What happens in Sri Lanka between now and June will really determine
the future direction of Sri Lanka for the next five years.
This year's outlook
In 2016, according to banking sources, interest rates are expected to
largely remain at current levels, a corresponding rise in demand for
credit in the private sector is, therefore, expected. In addition to the
positive impact on the financial sector, this renewed credit activity
for construction activity is expected to stimulate the entire Sri Lankan
economy, and with Sri Lanka poised to become a regional and
international services hub, there would be new opportunities for
public-private partnerships.
A continued low-interest environment may also spark growth in the
property market, with an increase in commercial real estate financing
and consumer housing loans. We would certainly see new life and general
buoyancy in capital markets if the regulators can get the right balance.
Sri Lanka's annual growth pace is expected to pick up from the
previous year, boosted by services, stronger manufacturing activity,
robust agricultural growth and a pickup in domestic demand.
However, like other South Asian countries, Sri Lanka too is
vulnerable to political developments in the Middle East, given the
reliance of South Asia on imported crude oil.

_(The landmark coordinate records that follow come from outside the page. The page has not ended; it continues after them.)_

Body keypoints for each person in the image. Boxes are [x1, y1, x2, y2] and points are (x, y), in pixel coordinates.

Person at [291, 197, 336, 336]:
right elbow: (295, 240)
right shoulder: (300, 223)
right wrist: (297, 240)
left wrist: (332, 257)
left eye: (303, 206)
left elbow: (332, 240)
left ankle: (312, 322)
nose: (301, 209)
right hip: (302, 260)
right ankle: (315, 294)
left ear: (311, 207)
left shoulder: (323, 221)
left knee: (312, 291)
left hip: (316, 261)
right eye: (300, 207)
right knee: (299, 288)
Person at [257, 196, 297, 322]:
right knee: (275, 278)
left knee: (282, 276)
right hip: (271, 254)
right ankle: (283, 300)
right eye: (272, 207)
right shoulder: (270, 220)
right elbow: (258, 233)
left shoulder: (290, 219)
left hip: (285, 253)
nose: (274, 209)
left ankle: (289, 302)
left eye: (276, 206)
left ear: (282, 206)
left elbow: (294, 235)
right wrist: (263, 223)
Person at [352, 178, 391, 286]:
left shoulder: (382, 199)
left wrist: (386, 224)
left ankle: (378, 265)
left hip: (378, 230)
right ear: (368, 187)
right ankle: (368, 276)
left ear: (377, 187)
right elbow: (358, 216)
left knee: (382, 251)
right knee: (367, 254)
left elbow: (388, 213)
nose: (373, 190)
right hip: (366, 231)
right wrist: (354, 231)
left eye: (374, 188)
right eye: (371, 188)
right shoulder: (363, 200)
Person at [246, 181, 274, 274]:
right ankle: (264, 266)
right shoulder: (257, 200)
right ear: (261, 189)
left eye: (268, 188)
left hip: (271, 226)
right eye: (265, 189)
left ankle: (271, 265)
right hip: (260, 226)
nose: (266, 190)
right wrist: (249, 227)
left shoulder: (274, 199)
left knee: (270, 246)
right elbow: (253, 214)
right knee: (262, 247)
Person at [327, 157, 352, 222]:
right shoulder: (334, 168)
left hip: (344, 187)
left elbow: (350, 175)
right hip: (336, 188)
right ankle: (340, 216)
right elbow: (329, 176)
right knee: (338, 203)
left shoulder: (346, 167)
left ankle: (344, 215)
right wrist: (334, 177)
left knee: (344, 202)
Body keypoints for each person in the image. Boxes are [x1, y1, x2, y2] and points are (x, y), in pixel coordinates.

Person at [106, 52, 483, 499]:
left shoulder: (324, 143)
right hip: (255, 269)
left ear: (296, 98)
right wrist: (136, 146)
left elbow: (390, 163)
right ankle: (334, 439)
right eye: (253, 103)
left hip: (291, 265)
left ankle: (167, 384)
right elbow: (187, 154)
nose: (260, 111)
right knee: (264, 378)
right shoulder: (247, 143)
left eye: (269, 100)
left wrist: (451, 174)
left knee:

On the other hand, demand from the euro area and the United States
due to low oil prices could improve in the second half of 2016, which
could result in exports from Sri Lanka growing.
Private sector
As Sri Lankan enterprises improve their governance structures, risk
and compliance policies and practices, they will be better positioned to
seek alternative sources of funding overseas. Easier access to capital
abroad will increase competitive pressure in the domestic banking
sector.
In the light of the move to create an enabling environment for
business to create larger and stronger institutions that are well-capitalised,
with strong regional presence, the private sector would derive large
scale benefits with regard to operational cost and also participate in
large projects to a greater degree than now.
Challenge for Sri Lanka
The big challenge for Sri Lanka this year is when Sri Lanka returns
to Geneva to answer for 'collateral damage' which unfortunately is the
futile aspect of war, the other big challenge Sri Lanka is faced is the
significant revenue shortfalls.
However, with all the cards in his hand the President and also the
Prime Minister, they together should not let lesser ideals stop Sri
Lanka becoming the great new Entrepot of the Asia Pacific in its own
right now that many Western nations are standing steadfastly on our
side.
Then one of the biggest concerns for the world economy is that the
Chinese bubble has begun to pop. The Chinese economy that grew by an
extraordinary amount over the past few decades is slowing down, it is
only a matter of time before China starts tightening its belt for
Overseas Development Aid (ODA).
Therefore, if the Chinese economy slips into recession and the
troubles persist in Europe, it is very likely to drag down the rest of
the world. In addition, declining oil prices could adversely affect many
developing countries who depend on worker remittance. Countries such as
Sri Lanka would need to look elsewhere for low cost capital to fund
their mega infrastructure development projects, to exploit their tourism
assets and export their products and services.